Four hundred conductors of the Metro Mass Transit Limited (MMT) have been dismissed for misappropriating funds of the company over the past one year.
The dismissals were part of management's intensive campaign to halt such negative practices and other undisciplined behaviour among members of staff and management that were impacting negatively on the MMT's image, revenue generation efforts and general operations.
The Managing Director (MD) of the MMT, Mr Hens Visschers, made this known to newsmen at a press briefing in Tamale on Thursday, as part of his duty tour of the Northern Region to acquaint himself with the challenges facing the sector in the area.
Mr Stephen Yeboah, the Human Resource Manager of the MMT, as well as Sheila Hammond and Patience Adaworoma, both at the communications department of the company, accompanied Mr Visschers on the tour.

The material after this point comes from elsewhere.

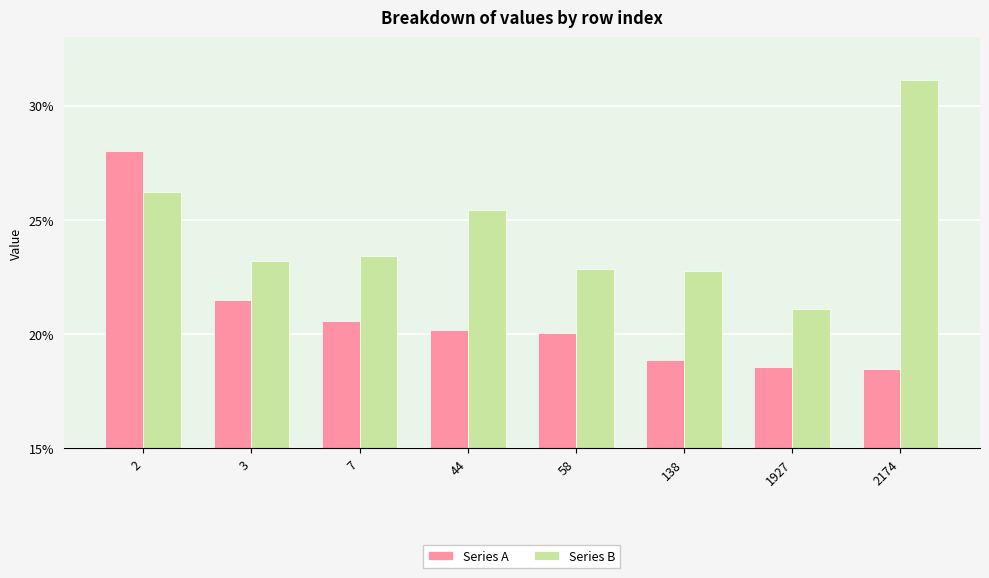

Which series changed the most between 2 and 3?

Series A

He, however, could not tell so far the amount of money involved in the scandal but stressed that management would continue the “onslaught on theft until we nip these negative practices in the bud".
According to the MD, as part of measures to halt “ticket malpractices in our operations, we have introduced mystery guests and inspectors and we have realised that theft has reduced to the barest minimum".
Mr Visschers also enumerated some plans the company had drawn up for the Northern Region; which he said included the introduction of new buses, the development of a new bus terminal in Tamale, as a way of reducing the "tension between the Ghana Private Road Transport Union and my outfit".
He explained that between now and next year, the company hoped to ensure, among other things, road safety, fuel efficiency, halt in theft cases, construction of destination bill boards, and reducing loading times.
He announced that management had introduced a Vehicle Tracking System (VTS) where the destination and speed of buses would be known by station managers through a computerised system, adding that for now the system had been installed in only three of its buses.
He further explained that management would soon introduce the system in 621 buses nation-wide as a measure to check speeding and other negative practices by both drivers and conductors.